Disadvantages of an S corporation include restrictions on the number of shareholders, type of shareholders, available tax year, management structure and more annual paperwork. At the commencement of your corporation, the officers of the corporation will need to adopt bylaws to establish the way the business is to be run. You will then need to hold an initial meeting of the officers to establish the date of your annual meeting. After that, you will need to have annual meetings with your officers to discuss the progress or status of your corporation. Additionally, you will need to log the annual meeting with minutes from your meeting each year.

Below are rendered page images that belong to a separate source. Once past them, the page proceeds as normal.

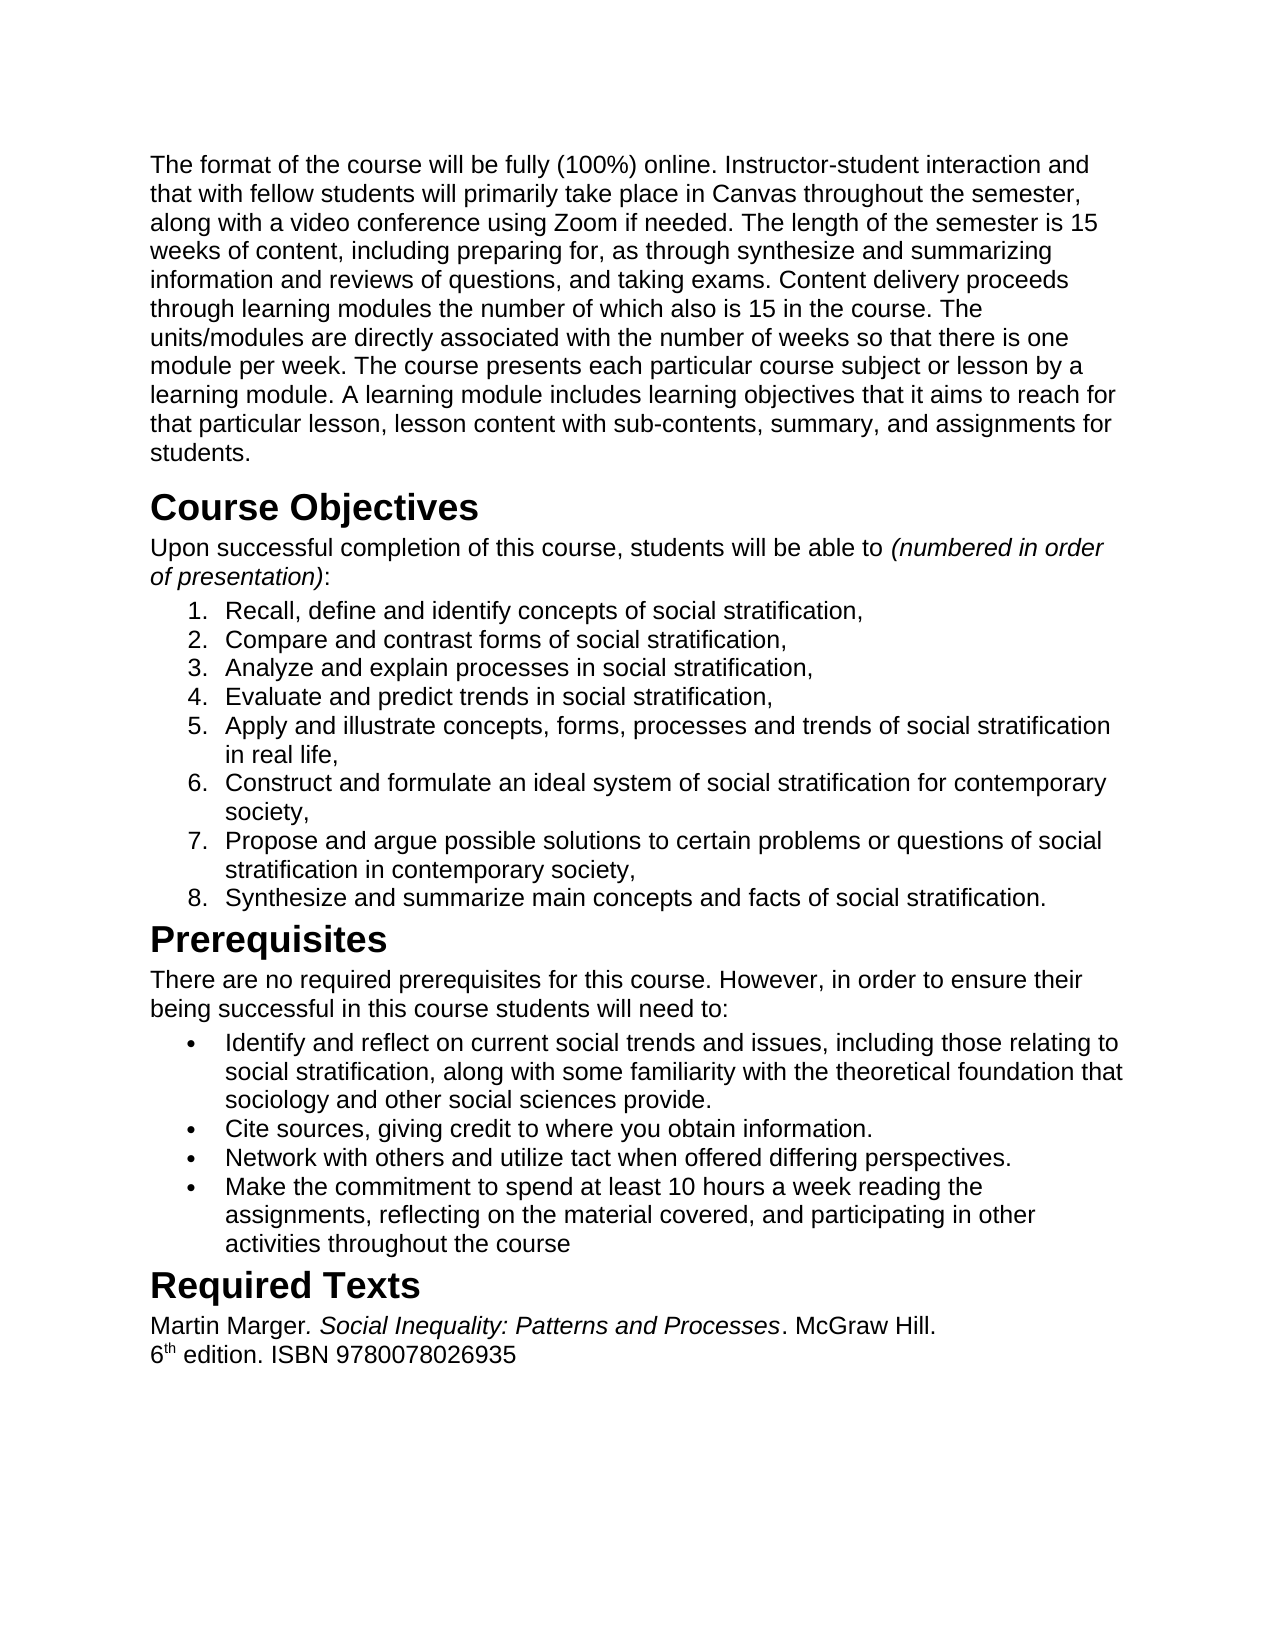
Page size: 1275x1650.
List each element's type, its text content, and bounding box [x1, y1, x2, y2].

text Martin Marger. Social Inequality: Patterns and Processes. McGraw Hill. 6th edition. ISBN 9780078026935 [150, 1311, 1125, 1369]
list Recall, define and identify concepts of social stratification, [187, 596, 1125, 624]
list Construct and formulate an ideal system of social stratification for contemporary society, [187, 768, 1125, 826]
subtitle Course Objectives [150, 485, 1125, 528]
list Apply and illustrate concepts, forms, processes and trends of social stratification in real life, [187, 711, 1125, 768]
text Upon successful completion of this course, students will be able to (numbered in order of presentation): [150, 533, 1125, 591]
list Identify and reflect on current social trends and issues, including those relating to social stratification, along with some familiarity with the theoretical foundation that sociology and other social sciences provide. [187, 1028, 1125, 1114]
list Propose and argue possible solutions to certain problems or questions of social stratification in contemporary society, [187, 826, 1125, 883]
list Synthesize and summarize main concepts and facts of social stratification. [187, 883, 1125, 912]
list Network with others and utilize tact when offered differing perspectives. [187, 1143, 1125, 1172]
list Evaluate and predict trends in social stratification, [187, 682, 1125, 711]
list Compare and contrast forms of social stratification, [187, 624, 1125, 653]
list Cite sources, giving credit to where you obtain information. [187, 1114, 1125, 1143]
subtitle Required Texts [150, 1263, 1125, 1306]
list Analyze and explain processes in social stratification, [187, 653, 1125, 682]
subtitle Prerequisites [150, 917, 1125, 960]
text There are no required prerequisites for this course. However, in order to ensure their being successful in this course students will need to: [150, 965, 1125, 1023]
list Make the commitment to spend at least 10 hours a week reading the assignments, reflecting on the material covered, and participating in other activities throughout the course [187, 1172, 1125, 1258]
text The format of the course will be fully (100%) online. Instructor-student interaction and that with fellow students will primarily take place in Canvas throughout the semester, along with a video conference using Zoom if needed. The length of the semester is 15 weeks of content, including preparing for, as through synthesize and summarizing information and reviews of questions, and taking exams. Content delivery proceeds through learning modules the number of which also is 15 in the course. The units/modules are directly associated with the number of weeks so that there is one module per week. The course presents each particular course subject or lesson by a learning module. A learning module includes learning objectives that it aims to reach for that particular lesson, lesson content with sub-contents, summary, and assignments for students. [150, 150, 1125, 466]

Given the advantages and disadvantages of the LLC and S corporation, how does a business owner decide which business form is right for his or her small business? An S corporation could become advantageous for you if your business is relatively small and in the early stages of development. Even though the LLC is currently the business entity of choice in most states, for small businesses in California, many choose the S corporation. Avoiding the minimum California franchise tax for the first year, avoiding the annual California franchise fee (i.e. business penalty tax) and saving thousands of dollar in self employment taxes (FICA) are all good reasons for a California small business to elect to operate as an S Corporation.